Il termine più usato in questi giorni è certamente “sicurezza”. Ma cos’è la sicurezza? Il sapere e sentire che la propria vita, incolumità, abitazione, famiglia, insomma che i beni essenziali non saranno violati da alcuno perché lo Stato, entità a cui è assegnato il potere di stabilire le regole, farle osservare e punire chi le viola, eviterà che ciò avvenga e punirà chi lo facesse. Elementare. Ma come deve applicarsi in un convinvere sociale che si proclama evoluto, dove la sicurezza si misura anche con la democrazia, la giustizia e l’equità? La Dichiarazione universale Onu dei Diritti dell’uomo dal 1948 al primo articolo afferma: “Tutti gli esseri umani nascono liberi ed eguali in dignità e diritti. Essi sono dotati di ragione e di coscienza e devono agire gli uni verso gli altri in spirito di fratellanza”.
E’ stato adempiuto in tal senso? Rientrano in tale asserzione i bambini stranieri che allogiati sotto i ponti vivono tra i topi del lungotevere a Roma ed altrove, gli emigranti disperatamente abbracciati ai gabbioni per tonni nel mare in tempesta o che hanno come tomba le onde? Tutto ciò si concilia con i miliardi accumulati al solo battere di ciglia dai tronfi Paperoni nostrani e stranieri? E’ importante che oggi l’Italia affronti veramente il tema “sicurezza”, con la consapevolezza di essere stata la culla del diritto internazionale, dello ius gentiùm di duemila anni fa, e di essere la patria spirituale del Cristo, spesso dimenticato, che scaccia i mercanti dal tempio. Che contributo innovativo potrebbe essa dare all’Europa ed al mondo, operando con saggezza e lungimiranza al di là del proprio orticello, magari celtico! La società sarà sempre più un villaggio globale dove casa, cibo, lavoro, spesso sopravvivenza, verranno cercati sempre e ad ogni costo. Non ha da poco denunciato la Fao che 800 milioni di persone soffrono ogni giorno la fame? Non ha aggiunto l’Ilo (Organizzazione mondiale del Lavoro) lo scorso 12 giugno che 150 milioni di bimbi tra i cinque e i quattordici anni sono sfruttati in lavori insani, per “produrre”?
Se l’ottica del pingue evoluto Occidente resterà solo quella del profitto e del fuperfluo come essenziale, le ingiustizie, le immigrazioni selvagge, l’aggressività per i beni vitali, non potranno che aumentare e con ciò le richieste di sicurezza, diversamente percepite, magari con carri armati e nuovi muri. In questa visione l’uomo sta diventando lui stesso “bene di consumo”, lo gridano i tanti crimini predatori, le violenze sui minori-oggetto, le ciniche operazioni della fabbrica-clinica milanese, il sangue e i reni venduti in Asia, i bimbi uccisi trovati senza occhi e cuore in America latina.
Si fa presto a dire sicurezza. Compito di una società democratica e civile, è coniugarla con la fruizione dei beni essenziali per tutti. Certo, i problemi ci sono né esiste bacchetta magica per risolverli. Ma occorre affrontarli senza fare del concetto “sicurezza” una coperta per coprire se stessi. Troppe approssimazioni sono state fatte (sarebbe lungo qui elencarle, dall’indebolimento delle Forze di polizia, alle carenze negoziali internazionali, ai facili schematismi destra-sinistra). E’ ora ineludibile andare al di là delle ideologie: la sicurezza è un bene di tutti.

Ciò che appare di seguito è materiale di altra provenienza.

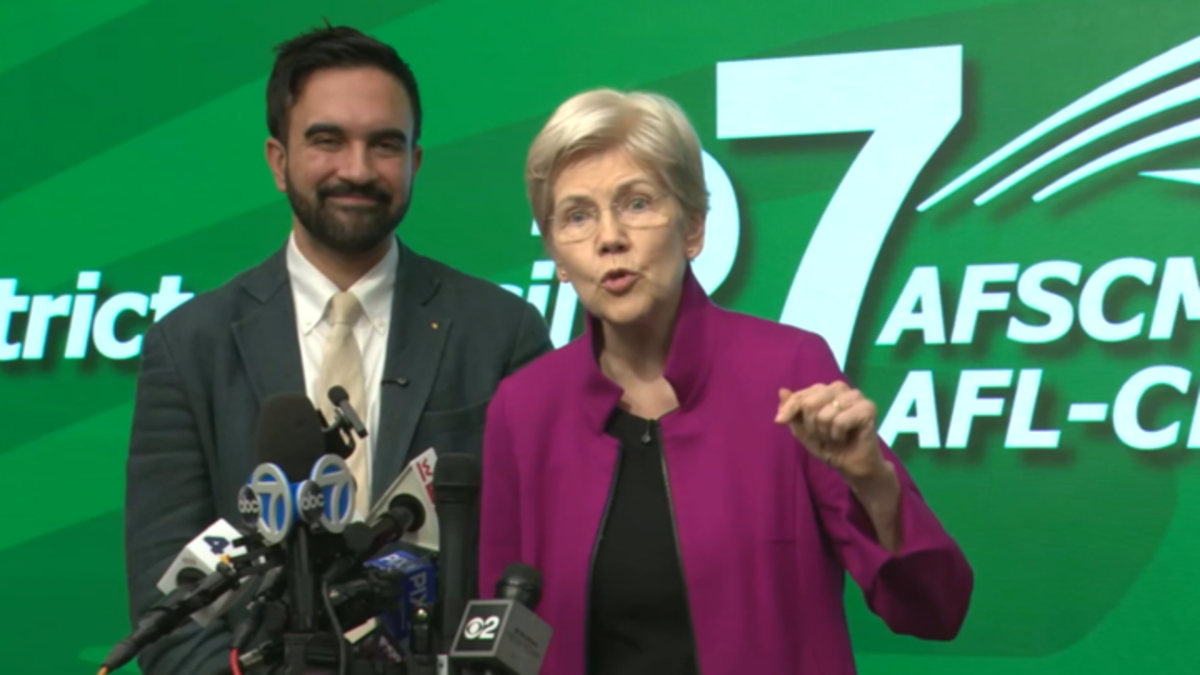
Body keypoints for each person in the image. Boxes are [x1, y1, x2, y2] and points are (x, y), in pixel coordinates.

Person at [477, 88, 974, 675]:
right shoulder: (525, 408)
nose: (609, 237)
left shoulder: (789, 371)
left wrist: (873, 482)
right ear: (558, 253)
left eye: (636, 203)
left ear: (693, 228)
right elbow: (500, 643)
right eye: (577, 216)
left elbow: (934, 609)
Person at [123, 25, 552, 675]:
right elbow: (170, 604)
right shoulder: (189, 348)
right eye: (327, 140)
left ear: (415, 161)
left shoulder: (503, 332)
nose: (357, 168)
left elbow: (537, 560)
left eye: (385, 144)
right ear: (277, 159)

Difficile da realizzare compiutamente: costa umiltà, preparazione, saggezza e lungimiranza. Ma è la sfida delle vere democrazie e delle classi politiche dirigenti. Le questioni pur delicatissime e importanti, se e quali forze militari e/o di Polizia usare, se e quali immigrati clandestini espellere, non devono divenire alibi dialettico-strumentale, vano e pericoloso, per chi non sa o non vuole prendere la vera direzione di marcia: rimettere al centro la persona, chiunque essa sia.